Australians want to know their airlines are safe. However, the...

  1. 30 Posts.
    Australians want to know their airlines are safe. However, the next best thing is to know their extant loved ones would be compensated should a Germanwings plane crash happen in Australia. It should be stressed this article deals with death as a result of a plane crash, not a survivor’s psychological injuries. Naturally, death and disability cover often comes with super membership and passengers may also be covered by life insurance. However, in terms of airline liability, both Australia and Germany come under a multilateral treaty known as the Montreal Convention (‘The Convention’), which covers compensation to air crash victims.1

    The Convention allows crash victims to sue foreign carriers in their principal country of residence, which would be Australia. There is a lost baggage liability of up to AUD$2,015.02 per passenger (as of 27 March 2015), payable within 21 days of the crash, at which point it is legally considered lost.2 Further, under the Convention, the airline has a strict liability for up to $2,015.02 per passenger (as of 27 March 2015). This means the passengers’ surviving relatives do not have to prove airline fault to obtain up to this amount in proven damages.

    Above this amount, if it could be proved in court the passengers knew the plane would crash, the cost of the final moments of terror would have to be assessed as pre-death pain and suffering, and it would be the liability of the airline under the Convention. If the pilot had a death wish, all bets would be off with regard to the airline’s limitation of liability, as limitation of liability only applies where the airline has no control over a third party’s action, such as Malaysia Airlines Flight 17 being shot down by a missile over Ukraine in 2014.3

    Psychological damage is covered where it is ‘inextricably linked’ to personal injury. Death and disability are lumped together under the Convention and make airlines strictly liable for up to AUD$178,162.29 (as of 27 March 2015) 4 with open liability beyond that amount. However, the value of pre-crash distress linked to the death would likely be assessed in the order of AUD$25,600-$51,200 per person, as under German law, which also conforms to the Convention.5 As a breadwinner passenger, the compensation for death or injury would be equivalent to the loss of wages attributable to the crash over the expected remaining working life of the passenger killed, using actuarial tables. However, anything above the strict liability ceiling already mentioned would require provable fault by the airline.

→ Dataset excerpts
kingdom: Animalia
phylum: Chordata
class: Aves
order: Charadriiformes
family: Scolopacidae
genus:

→ What you are asked to do
Using the page on airline crash compensation, say whether each statement agrees with it, answering yes or no and quoting the deciding words. 1. The article deals with a survivor's psychological injuries. 2. The Convention allows crash victims to sue foreign carriers in their principal country of residence. 3. Compensation above the strict liability ceiling requires provable fault by the airline.

→ Result of the task
1. No: "It should be stressed this article deals with death as a result of a plane crash, not a survivor’s psychological injuries."
2. Yes: "The Convention allows crash victims to sue foreign carriers in their principal country of residence, which would be Australia."
3. Yes: "However, anything above the strict liability ceiling already mentioned would require provable fault by the airline."